Aldeniza agora integra as páginas do livro que registra a história do taekwondo no Acre. Para ela, não é apenas uma lembrança impressa, é um marco. “Fazer parte da história do livro foi importante e emocionante, porque ficará registrado o legado e o trabalho feito em prol da minha modalidade.”

Em um ambiente majoritariamente masculino, Aldeniza descobriu cedo que sua presença era, por si só, um ato de resistência. “Como mulher, pude mostrar força, determinação e engajamento. Contribuí para a democratização do esporte, fortalecendo a diversidade e incentivando outras meninas. Sempre tive muito respeito dos colegas e sempre me senti confiante do meu crescimento. Busquei muito isso.”

O taekwondo, para ela, nunca foi apenas técnica. Foi formação. Foi caráter. Na própria trajetória, ela viu isso acontecer de forma concreta. “O taekwondo contribuiu muito para o meu desenvolvimento pessoal, proporcionando mais foco, determinação, superação e valores. Acredito que o grande diferencial da arte marcial na formação de crianças e jovens está no seu caráter educativo e formador de valores. O taekwondo contribui para o desenvolvimento da disciplina, respeito e responsabilidade”, enfatiza ao destacar que hoje passa esse legado para outras gerações.

Ela reforça que a escolha da modalidade deve ser consciente e alinhada ao que cada pessoa busca. “Escolher a modalidade adequada é levar em conta seus objetivos pessoais, conhecer o ambiente, o instrutor, a metodologia e identificar-se com a filosofia.”

O esporte como transformação

Para Aldeniza, o taekwondo foi mais que prática esportiva, foi ferramenta de vida.

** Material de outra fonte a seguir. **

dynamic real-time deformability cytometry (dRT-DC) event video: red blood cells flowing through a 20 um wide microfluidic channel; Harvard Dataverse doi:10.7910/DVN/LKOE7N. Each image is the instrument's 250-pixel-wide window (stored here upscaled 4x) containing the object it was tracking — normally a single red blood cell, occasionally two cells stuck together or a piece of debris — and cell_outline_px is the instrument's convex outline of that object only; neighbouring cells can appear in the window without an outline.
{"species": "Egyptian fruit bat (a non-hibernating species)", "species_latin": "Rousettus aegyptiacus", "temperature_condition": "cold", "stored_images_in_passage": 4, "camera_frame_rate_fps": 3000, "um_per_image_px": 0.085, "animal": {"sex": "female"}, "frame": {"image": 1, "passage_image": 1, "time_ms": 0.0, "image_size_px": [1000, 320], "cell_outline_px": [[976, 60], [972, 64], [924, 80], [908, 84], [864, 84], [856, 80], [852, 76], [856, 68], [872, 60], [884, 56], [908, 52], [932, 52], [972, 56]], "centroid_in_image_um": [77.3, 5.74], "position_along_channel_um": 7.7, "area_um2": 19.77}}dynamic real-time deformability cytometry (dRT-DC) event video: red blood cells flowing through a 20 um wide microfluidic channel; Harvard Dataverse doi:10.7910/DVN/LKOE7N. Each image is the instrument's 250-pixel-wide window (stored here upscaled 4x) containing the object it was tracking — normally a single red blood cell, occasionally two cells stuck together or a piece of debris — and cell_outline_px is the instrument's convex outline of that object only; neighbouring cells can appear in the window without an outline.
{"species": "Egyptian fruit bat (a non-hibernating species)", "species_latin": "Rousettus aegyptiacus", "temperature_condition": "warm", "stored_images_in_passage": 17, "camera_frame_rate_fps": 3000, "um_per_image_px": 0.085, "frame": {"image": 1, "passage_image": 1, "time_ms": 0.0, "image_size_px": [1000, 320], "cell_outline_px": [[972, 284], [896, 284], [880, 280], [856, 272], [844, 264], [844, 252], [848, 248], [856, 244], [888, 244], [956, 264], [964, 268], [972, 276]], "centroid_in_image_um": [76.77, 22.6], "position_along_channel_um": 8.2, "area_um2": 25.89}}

Hoje, ao ensinar crianças, ela tenta devolver ao mundo aquilo que recebeu do esporte. “Eu considero o esporte um transformador social. Passei a lidar melhor com as adversidades, com mais postura e mais disciplina. Procuro transmitir valores que vão muito além da prática esportiva. Ensino sobre respeito ao próximo, caráter e confiança em si mesmas.”

E quando imagina o futuro da modalidade, ela visualiza expansão, reconhecimento e continuidade. “Imagino uma valorização maior do esporte, para os atletas, para quem conduz, para os instrutores e para os projetos sociais. Ampliar o alcance da modalidade, evoluir sem perder a essência.”